This thesis describes the problem of generating jazz music chords using recurrent neural networks (RNN) and numerical vector representations - embeddings. To create the embedding I use techniques known from the field of natural language processing (NLP). It is possible because of certain structural similarities between spoken language and music. I study the relationship between the chords in the hidden space generated by the algorithms: Word2Vec, FastText and Multi-hot. Visualization of chords in reduced vector representation space using t-SNE and PCA algorithms illustrates a lot of dependencies between the chords derived from the principles of jazz harmony. The test results confirmed the highest performance of chord generation when using the Word2Vec model in the Skip-Gram variant.
To generate chords I use their vector representation. I analyze the performance of sixteen models based on the recursive neural networks in terms of their hyper parameters and architecture.

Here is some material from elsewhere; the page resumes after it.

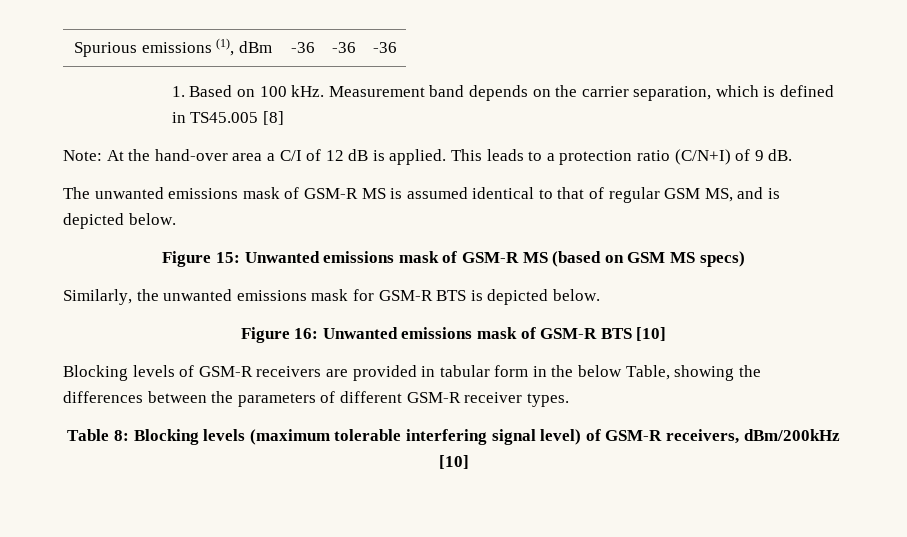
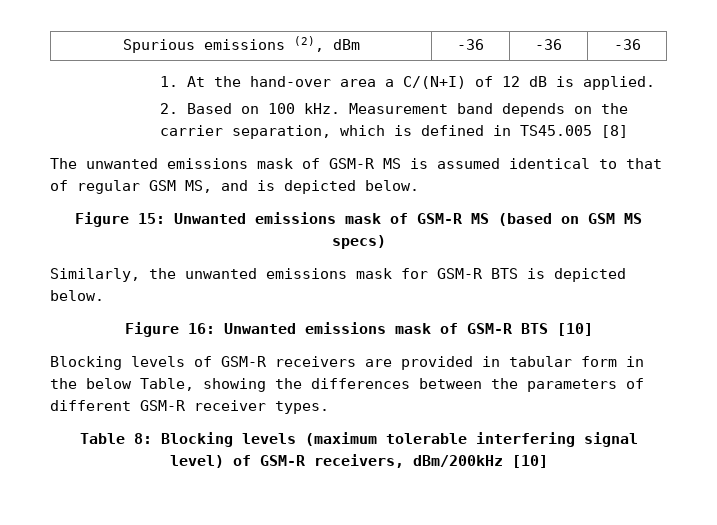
[216,38,235,56] (1), -> [293,36,324,52] (2),
(185, 91) none -> [186,76,655,90] [159,103,178,114] At the hand-over area a C/(N+I) of 12 dB is applied. // 2.
[63,149,793,165] // Note: At the hand-over area a C/I of 12 dB is applied. This leads to a protection ratio (C/N+I) of 9 dB. -> (628, 131) none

I also study the impact of the algorithm used to create the numerical representation on the results of recurrent models. To train neural networks I use a set of jazz standards obtained from publicly available Internet sources in a format allowing for the extraction of chord sequences.
The experiments shows the highest performance of deep models with recurrent layers - GRU and LSTM, but the one with the shortest runtime is the model with two GRU layers, Dropout regularization layer and Dense layer. I use trained models to build a simple program capable of generating continuous chord sequences in the unsupervised variant and with partially controlling this generation by the user. For implementation of all algorithms, visualization and data processing I use Python language and its libraries:
tensorflow, keras, gensim, scikit-learn, numpy, pychord, music21 etc.
19 Jun 2020 - Mateusz Dorobek